> **Try it**: Verbatim output required. Print the data in full.

> **Data entries**:

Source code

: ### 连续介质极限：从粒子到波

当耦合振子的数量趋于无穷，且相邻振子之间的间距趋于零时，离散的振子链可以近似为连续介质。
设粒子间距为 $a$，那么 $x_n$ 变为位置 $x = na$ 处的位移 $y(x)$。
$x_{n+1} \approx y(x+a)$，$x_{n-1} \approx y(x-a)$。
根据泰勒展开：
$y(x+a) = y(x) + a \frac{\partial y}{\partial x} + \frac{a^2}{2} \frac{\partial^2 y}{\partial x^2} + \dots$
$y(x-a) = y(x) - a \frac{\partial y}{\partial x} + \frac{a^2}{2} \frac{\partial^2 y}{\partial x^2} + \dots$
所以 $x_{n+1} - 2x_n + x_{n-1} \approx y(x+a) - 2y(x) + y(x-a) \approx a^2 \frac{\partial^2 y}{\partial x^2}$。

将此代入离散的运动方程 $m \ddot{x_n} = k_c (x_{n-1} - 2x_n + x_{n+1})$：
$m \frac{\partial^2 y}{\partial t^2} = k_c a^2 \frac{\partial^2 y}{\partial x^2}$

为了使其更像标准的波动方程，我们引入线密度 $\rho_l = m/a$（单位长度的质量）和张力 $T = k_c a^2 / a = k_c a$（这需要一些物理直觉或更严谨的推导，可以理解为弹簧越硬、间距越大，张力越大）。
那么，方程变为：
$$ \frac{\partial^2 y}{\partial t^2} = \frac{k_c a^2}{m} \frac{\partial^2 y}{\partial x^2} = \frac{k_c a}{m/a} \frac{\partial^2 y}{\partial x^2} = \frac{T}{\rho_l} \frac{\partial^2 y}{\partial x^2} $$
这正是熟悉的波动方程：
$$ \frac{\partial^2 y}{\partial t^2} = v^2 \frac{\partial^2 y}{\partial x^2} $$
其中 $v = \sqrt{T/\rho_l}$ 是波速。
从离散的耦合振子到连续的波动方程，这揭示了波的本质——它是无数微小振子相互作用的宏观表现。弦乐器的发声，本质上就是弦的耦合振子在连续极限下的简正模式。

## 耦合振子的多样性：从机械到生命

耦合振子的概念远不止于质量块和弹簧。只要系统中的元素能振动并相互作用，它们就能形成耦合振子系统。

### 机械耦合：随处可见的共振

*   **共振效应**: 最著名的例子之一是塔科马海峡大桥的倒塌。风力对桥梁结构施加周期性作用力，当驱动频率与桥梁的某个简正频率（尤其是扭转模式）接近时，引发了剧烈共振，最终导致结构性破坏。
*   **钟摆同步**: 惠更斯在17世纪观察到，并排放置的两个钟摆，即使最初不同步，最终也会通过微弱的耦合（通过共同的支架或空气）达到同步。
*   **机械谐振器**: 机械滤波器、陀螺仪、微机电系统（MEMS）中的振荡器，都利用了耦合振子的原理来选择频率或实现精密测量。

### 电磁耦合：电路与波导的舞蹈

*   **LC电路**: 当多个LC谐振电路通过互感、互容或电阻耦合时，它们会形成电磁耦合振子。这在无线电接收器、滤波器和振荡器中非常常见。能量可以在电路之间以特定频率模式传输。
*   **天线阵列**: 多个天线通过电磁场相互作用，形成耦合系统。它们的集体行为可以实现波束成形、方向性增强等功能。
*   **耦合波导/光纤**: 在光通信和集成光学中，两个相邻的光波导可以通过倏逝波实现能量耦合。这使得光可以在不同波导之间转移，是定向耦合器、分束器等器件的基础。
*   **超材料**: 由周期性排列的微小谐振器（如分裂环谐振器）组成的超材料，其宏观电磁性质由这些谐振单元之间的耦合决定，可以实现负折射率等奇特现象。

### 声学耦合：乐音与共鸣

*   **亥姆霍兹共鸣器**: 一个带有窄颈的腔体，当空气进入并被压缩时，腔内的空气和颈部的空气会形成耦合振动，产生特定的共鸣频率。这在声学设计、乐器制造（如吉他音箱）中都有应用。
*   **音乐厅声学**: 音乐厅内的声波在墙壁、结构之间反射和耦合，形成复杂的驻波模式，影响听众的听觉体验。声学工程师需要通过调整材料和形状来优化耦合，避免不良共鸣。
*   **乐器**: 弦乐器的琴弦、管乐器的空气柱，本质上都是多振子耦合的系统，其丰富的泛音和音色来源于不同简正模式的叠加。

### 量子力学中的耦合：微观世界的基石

> **Result for this task**:
Source code

: ### 连续介质极限：从粒子到波

当耦合振子的数量趋于无穷，且相邻振子之间的间距趋于零时，离散的振子链可以近似为连续介质。
设粒子间距为 $a$，那么 $x_n$ 变为位置 $x = na$ 处的位移 $y(x)$。
$x_{n+1} \approx y(x+a)$，$x_{n-1} \approx y(x-a)$。
根据泰勒展开：
$y(x+a) = y(x) + a \frac{\partial y}{\partial x} + \frac{a^2}{2} \frac{\partial^2 y}{\partial x^2} + \dots$
$y(x-a) = y(x) - a \frac{\partial y}{\partial x} + \frac{a^2}{2} \frac{\partial^2 y}{\partial x^2} + \dots$
所以 $x_{n+1} - 2x_n + x_{n-1} \approx y(x+a) - 2y(x) + y(x-a) \approx a^2 \frac{\partial^2 y}{\partial x^2}$。

将此代入离散的运动方程 $m \ddot{x_n} = k_c (x_{n-1} - 2x_n + x_{n+1})$：
$m \frac{\partial^2 y}{\partial t^2} = k_c a^2 \frac{\partial^2 y}{\partial x^2}$

为了使其更像标准的波动方程，我们引入线密度 $\rho_l = m/a$（单位长度的质量）和张力 $T = k_c a^2 / a = k_c a$（这需要一些物理直觉或更严谨的推导，可以理解为弹簧越硬、间距越大，张力越大）。
那么，方程变为：
$$ \frac{\partial^2 y}{\partial t^2} = \frac{k_c a^2}{m} \frac{\partial^2 y}{\partial x^2} = \frac{k_c a}{m/a} \frac{\partial^2 y}{\partial x^2} = \frac{T}{\rho_l} \frac{\partial^2 y}{\partial x^2} $$
这正是熟悉的波动方程：
$$ \frac{\partial^2 y}{\partial t^2} = v^2 \frac{\partial^2 y}{\partial x^2} $$
其中 $v = \sqrt{T/\rho_l}$ 是波速。
从离散的耦合振子到连续的波动方程，这揭示了波的本质——它是无数微小振子相互作用的宏观表现。弦乐器的发声，本质上就是弦的耦合振子在连续极限下的简正模式。

## 耦合振子的多样性：从机械到生命

耦合振子的概念远不止于质量块和弹簧。只要系统中的元素能振动并相互作用，它们就能形成耦合振子系统。

### 机械耦合：随处可见的共振

*   **共振效应**: 最著名的例子之一是塔科马海峡大桥的倒塌。风力对桥梁结构施加周期性作用力，当驱动频率与桥梁的某个简正频率（尤其是扭转模式）接近时，引发了剧烈共振，最终导致结构性破坏。
*   **钟摆同步**: 惠更斯在17世纪观察到，并排放置的两个钟摆，即使最初不同步，最终也会通过微弱的耦合（通过共同的支架或空气）达到同步。
*   **机械谐振器**: 机械滤波器、陀螺仪、微机电系统（MEMS）中的振荡器，都利用了耦合振子的原理来选择频率或实现精密测量。

### 电磁耦合：电路与波导的舞蹈

*   **LC电路**: 当多个LC谐振电路通过互感、互容或电阻耦合时，它们会形成电磁耦合振子。这在无线电接收器、滤波器和振荡器中非常常见。能量可以在电路之间以特定频率模式传输。
*   **天线阵列**: 多个天线通过电磁场相互作用，形成耦合系统。它们的集体行为可以实现波束成形、方向性增强等功能。
*   **耦合波导/光纤**: 在光通信和集成光学中，两个相邻的光波导可以通过倏逝波实现能量耦合。这使得光可以在不同波导之间转移，是定向耦合器、分束器等器件的基础。
*   **超材料**: 由周期性排列的微小谐振器（如分裂环谐振器）组成的超材料，其宏观电磁性质由这些谐振单元之间的耦合决定，可以实现负折射率等奇特现象。

### 声学耦合：乐音与共鸣

*   **亥姆霍兹共鸣器**: 一个带有窄颈的腔体，当空气进入并被压缩时，腔内的空气和颈部的空气会形成耦合振动，产生特定的共鸣频率。这在声学设计、乐器制造（如吉他音箱）中都有应用。
*   **音乐厅声学**: 音乐厅内的声波在墙壁、结构之间反射和耦合，形成复杂的驻波模式，影响听众的听觉体验。声学工程师需要通过调整材料和形状来优化耦合，避免不良共鸣。
*   **乐器**: 弦乐器的琴弦、管乐器的空气柱，本质上都是多振子耦合的系统，其丰富的泛音和音色来源于不同简正模式的叠加。

### 量子力学中的耦合：微观世界的基石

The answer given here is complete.